Une ex-employée de l’Université de Montréal qui souffre d’une forme rare de cancer souvent associée à l’exposition à l’amiante désespère de recevoir un coûteux traitement d’immunothérapie et appelle l’État à lui venir en aide.

« Ce n’est pas un caprice. Je me bats pour ma survie et pour celle d’autres personnes aux prises avec les mêmes difficultés. Comment le gouvernement peut-il ignorer cette situation-là ? », souligne en entrevue Sandra Ohayon.

Les déboires de cette Montréalaise de 66 ans ont commencé il y a 10 ans lorsqu’on lui a diagnostiqué un mésothéliome qui a mené à l’ablation de l’un de ses poumons.

Son médecin traitant de l’époque a conclu que la maladie avait été contractée à l’université, qui a mené de vastes chantiers de désamiantage par le passé pour réduire les risques d’exposition de son personnel.

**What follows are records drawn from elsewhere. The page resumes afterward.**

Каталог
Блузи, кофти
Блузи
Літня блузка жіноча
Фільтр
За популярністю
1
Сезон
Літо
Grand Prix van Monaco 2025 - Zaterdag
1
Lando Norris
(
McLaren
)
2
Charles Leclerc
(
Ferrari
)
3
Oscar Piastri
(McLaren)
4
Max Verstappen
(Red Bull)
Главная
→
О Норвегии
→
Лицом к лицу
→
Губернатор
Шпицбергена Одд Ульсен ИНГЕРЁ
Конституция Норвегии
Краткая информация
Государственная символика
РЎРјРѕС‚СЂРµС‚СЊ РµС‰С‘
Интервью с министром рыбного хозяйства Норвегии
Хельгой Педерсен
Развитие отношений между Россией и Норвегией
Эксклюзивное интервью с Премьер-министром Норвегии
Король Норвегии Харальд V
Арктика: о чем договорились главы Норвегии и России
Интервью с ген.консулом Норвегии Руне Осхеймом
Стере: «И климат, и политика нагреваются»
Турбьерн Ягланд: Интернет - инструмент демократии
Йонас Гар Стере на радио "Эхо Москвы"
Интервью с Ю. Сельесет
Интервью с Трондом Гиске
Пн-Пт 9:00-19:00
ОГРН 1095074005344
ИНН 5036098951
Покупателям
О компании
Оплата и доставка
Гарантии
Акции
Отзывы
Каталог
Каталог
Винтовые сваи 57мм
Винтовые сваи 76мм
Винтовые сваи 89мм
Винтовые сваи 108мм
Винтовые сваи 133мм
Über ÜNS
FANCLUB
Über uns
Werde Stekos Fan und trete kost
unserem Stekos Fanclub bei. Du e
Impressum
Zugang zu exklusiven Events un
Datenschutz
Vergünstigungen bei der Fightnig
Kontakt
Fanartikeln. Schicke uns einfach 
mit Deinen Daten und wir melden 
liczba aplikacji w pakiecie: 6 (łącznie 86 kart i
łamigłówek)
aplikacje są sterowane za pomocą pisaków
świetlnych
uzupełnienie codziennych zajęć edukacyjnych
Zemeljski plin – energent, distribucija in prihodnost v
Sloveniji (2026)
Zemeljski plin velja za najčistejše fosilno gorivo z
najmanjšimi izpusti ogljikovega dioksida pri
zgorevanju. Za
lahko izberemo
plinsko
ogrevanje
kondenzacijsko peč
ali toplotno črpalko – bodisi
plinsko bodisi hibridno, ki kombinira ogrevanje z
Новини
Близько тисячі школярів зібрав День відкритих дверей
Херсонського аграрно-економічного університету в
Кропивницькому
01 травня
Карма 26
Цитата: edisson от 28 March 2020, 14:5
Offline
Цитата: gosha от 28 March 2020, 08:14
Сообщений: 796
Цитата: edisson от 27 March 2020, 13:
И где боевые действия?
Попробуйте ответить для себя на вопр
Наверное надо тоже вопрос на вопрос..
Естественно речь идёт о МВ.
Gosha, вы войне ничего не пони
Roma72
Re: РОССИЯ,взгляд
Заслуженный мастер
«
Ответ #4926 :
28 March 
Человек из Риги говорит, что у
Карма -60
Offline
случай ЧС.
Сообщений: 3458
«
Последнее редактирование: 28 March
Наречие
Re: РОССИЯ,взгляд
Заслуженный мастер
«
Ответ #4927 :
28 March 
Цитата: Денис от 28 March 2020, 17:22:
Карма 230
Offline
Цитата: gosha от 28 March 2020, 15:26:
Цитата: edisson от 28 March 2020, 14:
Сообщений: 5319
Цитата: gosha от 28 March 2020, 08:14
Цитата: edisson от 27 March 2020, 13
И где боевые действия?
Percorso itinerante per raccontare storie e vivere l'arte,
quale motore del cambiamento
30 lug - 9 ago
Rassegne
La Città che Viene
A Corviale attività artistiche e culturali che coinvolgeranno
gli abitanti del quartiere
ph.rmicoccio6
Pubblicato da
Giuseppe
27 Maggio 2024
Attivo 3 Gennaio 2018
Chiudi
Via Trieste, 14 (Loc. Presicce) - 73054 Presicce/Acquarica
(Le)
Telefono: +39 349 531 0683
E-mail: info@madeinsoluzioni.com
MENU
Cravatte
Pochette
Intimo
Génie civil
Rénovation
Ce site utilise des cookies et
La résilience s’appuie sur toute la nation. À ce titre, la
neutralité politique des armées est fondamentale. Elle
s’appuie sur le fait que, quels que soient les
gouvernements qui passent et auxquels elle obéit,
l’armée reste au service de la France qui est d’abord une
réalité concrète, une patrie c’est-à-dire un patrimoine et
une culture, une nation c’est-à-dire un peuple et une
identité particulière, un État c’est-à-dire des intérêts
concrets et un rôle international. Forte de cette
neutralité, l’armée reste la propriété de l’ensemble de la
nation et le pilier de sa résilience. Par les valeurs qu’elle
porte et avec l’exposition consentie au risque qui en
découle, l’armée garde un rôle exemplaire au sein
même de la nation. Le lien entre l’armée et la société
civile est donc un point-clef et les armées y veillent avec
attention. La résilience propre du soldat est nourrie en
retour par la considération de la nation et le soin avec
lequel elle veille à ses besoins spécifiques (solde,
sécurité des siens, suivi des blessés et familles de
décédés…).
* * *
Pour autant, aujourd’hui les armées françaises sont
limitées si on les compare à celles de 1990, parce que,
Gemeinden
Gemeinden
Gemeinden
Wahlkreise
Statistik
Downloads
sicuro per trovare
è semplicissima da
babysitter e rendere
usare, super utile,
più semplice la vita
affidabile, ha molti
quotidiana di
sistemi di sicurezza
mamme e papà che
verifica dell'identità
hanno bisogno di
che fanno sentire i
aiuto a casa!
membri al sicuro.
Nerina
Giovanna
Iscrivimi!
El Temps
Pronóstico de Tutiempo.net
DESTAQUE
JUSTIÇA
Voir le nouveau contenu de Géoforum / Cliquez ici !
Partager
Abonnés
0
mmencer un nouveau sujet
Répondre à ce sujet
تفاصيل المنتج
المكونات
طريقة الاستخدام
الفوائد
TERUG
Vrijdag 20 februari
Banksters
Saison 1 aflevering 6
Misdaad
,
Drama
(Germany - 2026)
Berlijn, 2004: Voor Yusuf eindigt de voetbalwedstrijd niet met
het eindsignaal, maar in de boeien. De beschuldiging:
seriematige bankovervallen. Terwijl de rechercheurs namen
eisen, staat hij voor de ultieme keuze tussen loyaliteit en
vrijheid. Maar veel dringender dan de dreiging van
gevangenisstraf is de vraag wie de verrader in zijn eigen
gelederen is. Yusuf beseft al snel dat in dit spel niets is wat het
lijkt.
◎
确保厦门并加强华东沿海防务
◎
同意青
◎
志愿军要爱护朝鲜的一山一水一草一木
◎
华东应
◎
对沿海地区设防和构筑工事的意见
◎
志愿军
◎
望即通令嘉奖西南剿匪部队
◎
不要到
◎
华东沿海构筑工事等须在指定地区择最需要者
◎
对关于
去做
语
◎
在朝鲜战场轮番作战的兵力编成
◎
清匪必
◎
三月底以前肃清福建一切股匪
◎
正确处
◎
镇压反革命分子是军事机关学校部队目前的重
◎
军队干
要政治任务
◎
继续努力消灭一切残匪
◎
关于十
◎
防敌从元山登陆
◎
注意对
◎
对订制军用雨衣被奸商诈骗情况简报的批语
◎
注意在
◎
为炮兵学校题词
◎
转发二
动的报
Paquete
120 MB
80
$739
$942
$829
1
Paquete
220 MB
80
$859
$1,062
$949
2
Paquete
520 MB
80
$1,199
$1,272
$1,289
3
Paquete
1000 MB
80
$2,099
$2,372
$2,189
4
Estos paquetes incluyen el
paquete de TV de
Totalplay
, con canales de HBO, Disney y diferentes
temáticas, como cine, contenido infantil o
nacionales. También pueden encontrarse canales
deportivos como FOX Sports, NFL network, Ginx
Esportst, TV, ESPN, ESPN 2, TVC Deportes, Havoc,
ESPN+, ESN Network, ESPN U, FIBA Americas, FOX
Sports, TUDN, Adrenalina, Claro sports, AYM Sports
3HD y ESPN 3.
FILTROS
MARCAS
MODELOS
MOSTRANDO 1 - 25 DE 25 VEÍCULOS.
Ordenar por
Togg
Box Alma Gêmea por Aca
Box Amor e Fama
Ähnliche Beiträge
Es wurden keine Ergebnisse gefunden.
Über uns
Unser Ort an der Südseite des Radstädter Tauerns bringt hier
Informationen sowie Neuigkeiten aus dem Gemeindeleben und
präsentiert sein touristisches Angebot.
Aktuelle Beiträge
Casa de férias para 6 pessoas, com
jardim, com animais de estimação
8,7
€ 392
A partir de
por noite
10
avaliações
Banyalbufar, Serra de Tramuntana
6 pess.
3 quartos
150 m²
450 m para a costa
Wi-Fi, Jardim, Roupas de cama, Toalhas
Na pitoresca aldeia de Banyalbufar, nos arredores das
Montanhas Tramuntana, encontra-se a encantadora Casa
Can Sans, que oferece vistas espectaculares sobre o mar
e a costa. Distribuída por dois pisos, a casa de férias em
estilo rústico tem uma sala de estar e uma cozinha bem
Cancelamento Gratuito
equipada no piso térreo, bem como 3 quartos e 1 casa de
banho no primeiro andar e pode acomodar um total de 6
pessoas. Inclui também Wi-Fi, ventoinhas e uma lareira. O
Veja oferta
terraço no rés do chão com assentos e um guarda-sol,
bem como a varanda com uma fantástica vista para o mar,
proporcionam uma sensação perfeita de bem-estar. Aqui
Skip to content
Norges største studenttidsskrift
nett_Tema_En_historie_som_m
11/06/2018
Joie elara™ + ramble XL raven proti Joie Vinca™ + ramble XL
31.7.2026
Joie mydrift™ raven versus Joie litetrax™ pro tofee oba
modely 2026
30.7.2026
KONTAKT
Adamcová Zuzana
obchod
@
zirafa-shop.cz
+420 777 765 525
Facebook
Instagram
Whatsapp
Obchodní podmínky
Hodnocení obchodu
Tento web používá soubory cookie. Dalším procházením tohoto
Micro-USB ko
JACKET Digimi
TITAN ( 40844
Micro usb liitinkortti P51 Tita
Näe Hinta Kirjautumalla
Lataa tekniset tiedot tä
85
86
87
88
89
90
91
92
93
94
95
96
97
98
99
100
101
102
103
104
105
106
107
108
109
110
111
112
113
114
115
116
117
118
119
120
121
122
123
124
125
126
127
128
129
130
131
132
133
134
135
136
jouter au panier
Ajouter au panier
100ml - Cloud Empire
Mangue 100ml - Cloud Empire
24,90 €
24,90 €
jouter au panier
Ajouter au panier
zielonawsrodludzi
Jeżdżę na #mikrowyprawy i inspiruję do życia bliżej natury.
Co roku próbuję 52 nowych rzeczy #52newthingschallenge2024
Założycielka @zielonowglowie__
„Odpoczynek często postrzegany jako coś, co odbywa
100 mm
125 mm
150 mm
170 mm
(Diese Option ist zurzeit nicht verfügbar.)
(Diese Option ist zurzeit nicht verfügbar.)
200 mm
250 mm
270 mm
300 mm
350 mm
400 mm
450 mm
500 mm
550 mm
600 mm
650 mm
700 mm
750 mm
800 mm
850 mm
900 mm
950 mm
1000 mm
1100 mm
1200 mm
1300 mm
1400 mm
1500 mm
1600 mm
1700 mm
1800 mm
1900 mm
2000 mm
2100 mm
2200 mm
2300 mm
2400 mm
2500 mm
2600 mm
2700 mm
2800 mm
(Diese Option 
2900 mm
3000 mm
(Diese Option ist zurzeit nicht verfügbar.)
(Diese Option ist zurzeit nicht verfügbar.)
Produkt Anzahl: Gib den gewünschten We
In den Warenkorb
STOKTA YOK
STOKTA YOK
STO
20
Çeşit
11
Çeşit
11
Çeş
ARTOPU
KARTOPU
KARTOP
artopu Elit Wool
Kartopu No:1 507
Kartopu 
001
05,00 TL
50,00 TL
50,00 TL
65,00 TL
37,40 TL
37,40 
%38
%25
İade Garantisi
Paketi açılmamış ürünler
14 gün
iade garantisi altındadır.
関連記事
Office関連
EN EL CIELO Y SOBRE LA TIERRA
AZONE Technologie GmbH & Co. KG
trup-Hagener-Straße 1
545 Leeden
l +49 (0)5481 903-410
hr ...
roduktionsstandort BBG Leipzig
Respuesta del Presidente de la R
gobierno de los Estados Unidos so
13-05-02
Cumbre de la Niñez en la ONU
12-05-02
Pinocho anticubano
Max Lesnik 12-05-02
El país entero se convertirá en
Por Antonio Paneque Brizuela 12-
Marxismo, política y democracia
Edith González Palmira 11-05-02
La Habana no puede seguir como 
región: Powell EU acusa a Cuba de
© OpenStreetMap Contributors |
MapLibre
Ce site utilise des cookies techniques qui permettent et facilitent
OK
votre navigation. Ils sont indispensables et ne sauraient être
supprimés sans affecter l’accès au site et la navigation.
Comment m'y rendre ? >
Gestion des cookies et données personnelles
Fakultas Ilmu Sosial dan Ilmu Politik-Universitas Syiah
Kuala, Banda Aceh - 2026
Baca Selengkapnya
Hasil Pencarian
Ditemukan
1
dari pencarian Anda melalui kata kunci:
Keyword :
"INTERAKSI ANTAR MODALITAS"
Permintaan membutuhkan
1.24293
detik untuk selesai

La Commission de la santé et de la sécurité du travail (CSST, aujourd’hui CNESST) a cependant rejeté l’hypothèse que Mme Ohayon souffrait d’une maladie professionnelle en 2009 après que des experts eurent relevé l’absence de fibres d’amiante dans ses tissus pulmonaires.

Leur conclusion ne l’a pas empêchée de recevoir plusieurs dizaines de milliers de dollars de fonds d’indemnisation américains aménagés par des firmes ayant commercialisé des produits contenant de l’amiante au Canada.

La possibilité qu’une personne souffrant d’une maladie liée à l’amiante l’ait développée après avoir travaillé dans un endroit où les produits de l’entreprise ont déjà été utilisés suffit généralement à obtenir une compensation financière.

Malchance au CHUM

Après une longue période de rémission, Mme Ohayon a appris l’année dernière que le cancer était de retour et qu’une masse s’était formée autour de l’une de ses côtes. Une autre est ensuite apparue près du cœur.

Le spécialiste de l’Hôpital général juif assurant son suivi l’a envoyée au Centre hospitalier de l’Université de Montréal (CHUM), qui participe à une vaste étude clinique visant à évaluer l’impact de l’immunothérapie dans le traitement du mésothéliome pleural.

Mon médecin m’a dit que ce que j’avais n’était pas opérable. Malheureusement, je n’ai pas eu de chance au CHUM.

Sandra Ohayon

Mme Ohayon s’est retrouvée au sein du groupe témoin de la recherche sur la base d’une attribution au sort effectuée par ordinateur.

Bien qu’elle comprenne la nécessité d’une telle approche, la patiente se dit extrêmement frustrée d’avoir été ainsi privée du traitement expérimental d’immunothérapie basé sur l’utilisation du pembrolizumab, un produit de la firme pharmaceutique Merck.

Faute de pouvoir l’obtenir à ce stade aux frais du CHUM, elle espère recueillir les fonds pour se faire administrer le médicament dans une clinique privée.

Le coût du traitement requis serait cependant de plus de 100 000 $ et dépasse largement les moyens de Mme Ohayon, qui n’a pas maintenu d’assurance privée après avoir pris sa retraite de l’Université de Montréal. Elle a lancé une collecte de fonds sur le site GoFundMe, mais n’a pu recueillir que 3000 $ par ce moyen jusqu’à maintenant.

En attente de validation

Une porte-parole du CHUM, Joëlle Lachapelle, a indiqué que l’hôpital ne pouvait offrir le traitement à la patiente et le payer hors du cadre du protocole de recherche puisque l’utilité du pembrolizumab pour le traitement du mésothéliome n’a pas été validé par l’Institut national d’excellence en santé et en services sociaux (INESSS).

L’organisation est responsable d’évaluer l’efficacité des médicaments et de recommander dans quelles circonstances ils devraient être utilisés dans les établissements publics aux frais de l’État.

Une porte-parole de Merck, Mary-Jo Barr, a précisé hier que les résultats de l’étude clinique en cours ne seraient pas connus avant 2021. Elle a indiqué que la firme présenterait rapidement une demande d’approbation à Santé Canada et à l’INESSS si le résultat était concluant.

Selon Mme Lachapelle, l’oncologue traitant Mme Ohayon pourrait présenter d’ici là une demande interne pour administrer le médicament aux frais du CHUM si l’état de santé de la patiente se détériore sensiblement. Les demandes pour « nécessité médicale particulière » de ce type ne sont pas fréquentes, mais sont souvent acceptées, relève-t-elle.

L’Université de Montréal maintient pour sa part qu’elle n’a aucune responsabilité dans les problèmes de santé de Mme Ohayon, qui ne peut espérer d’aide de ce côté.

« On se fie à la décision de la CNESST » de 2009, a déclaré une porte-parole de l’établissement, Geneviève O’Meara.